Von der umstrittenen Störerhaftung des Betreibers wurde abgelassen.

Betreiber öffentlicher WLAN-Hotspots können seither nicht mehr für das Fehlverhalten ihrer Nutzer belangt werden. Es besteht sogar keine Pflicht mehr, den Zugang verschlüsseln zu müssen. Zur Vermeidung von Missbrauch ist es dennoch von Vorteil, wenn das WLAN immer durch ein wirksames Passwort gesichert wird. Denn oft sind es gar nicht die Anschlussinhaber selbst, die urheberrechtlich geschützte Dateien ohne Erlaubnis ins Netz hochladen oder illegal herunterladen. Es können auch andere Nutzer sein, die sich über das WLAN mit dem Internet verbunden haben.

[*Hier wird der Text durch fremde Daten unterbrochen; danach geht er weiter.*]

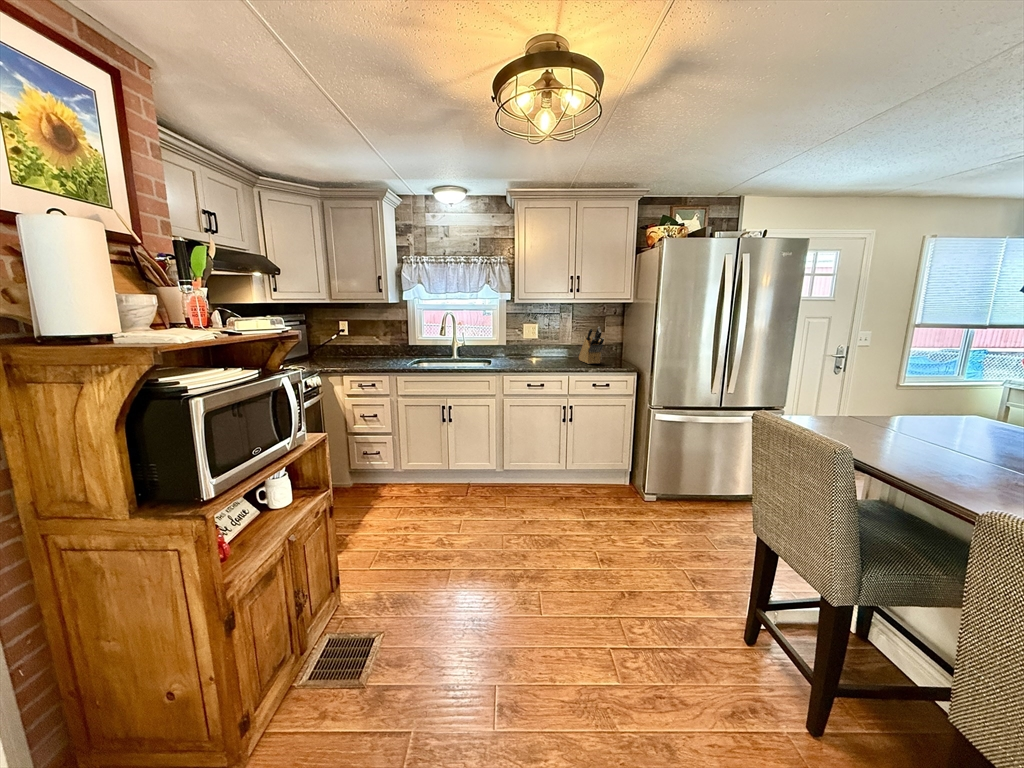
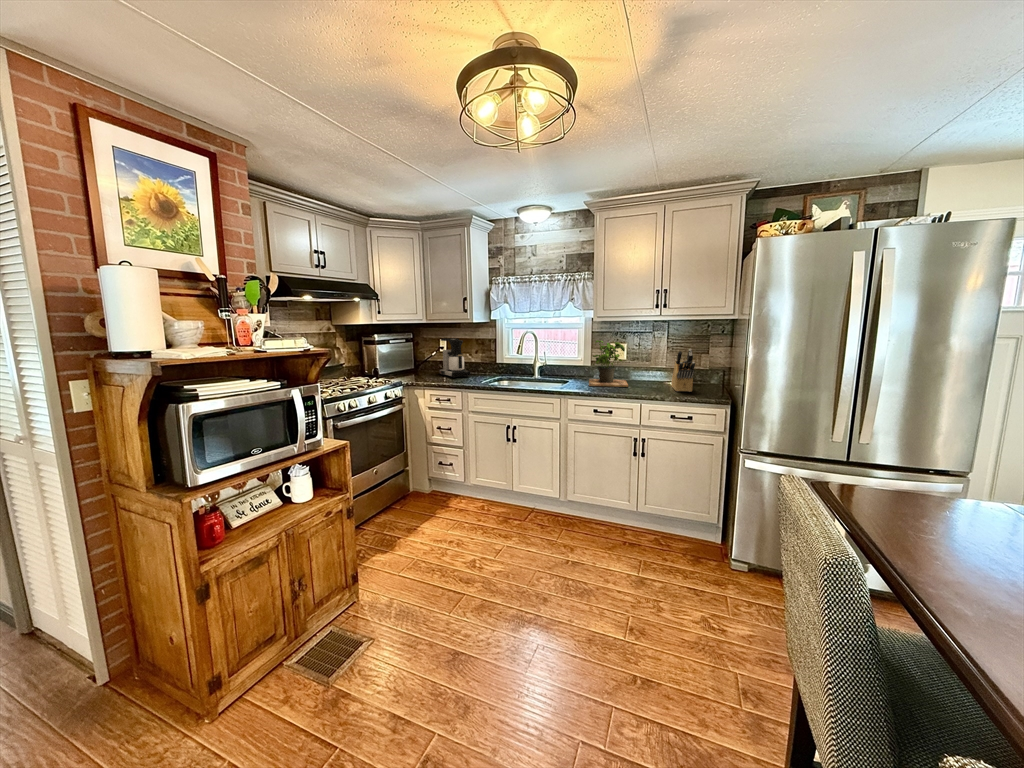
coffee maker: none [343,319,384,363] -> present [439,338,471,378]
potted plant: none [506,320,547,363] -> present [589,341,628,387]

Außerdem sollte immer am Router die aktuell gängige WPA2-Verschlüsselung eingestellt und verwendet werden. Es ist allerdings nicht erforderlich, dass Netzwerkeinstellungen ständig überprüft werden und auf dem neuesten Stand sind. Regelmäßige Updates der Router-Software und Passwortänderungen sind aber dennoch empfehlenswert.

Um auf der rechtssicheren Seite zu stehen, kann jeder Betreiber eines öffentlichen Netzes mit den Nutzern außerdem Nutzungsvereinbarungen abschließen, in denen sie darüber aufklären, welche Rechte gelten und dass diese nicht verletzt werden dürfen. Solche Nutzungsvereinbarungen findet man im Internet.

Bei kleinen Vereinen, die z.B. nur eine Sportstätte nutzen, kann statt der Nutzungsvereinbarung aber auch eine WLAN-Ordnung ausgehangen werden.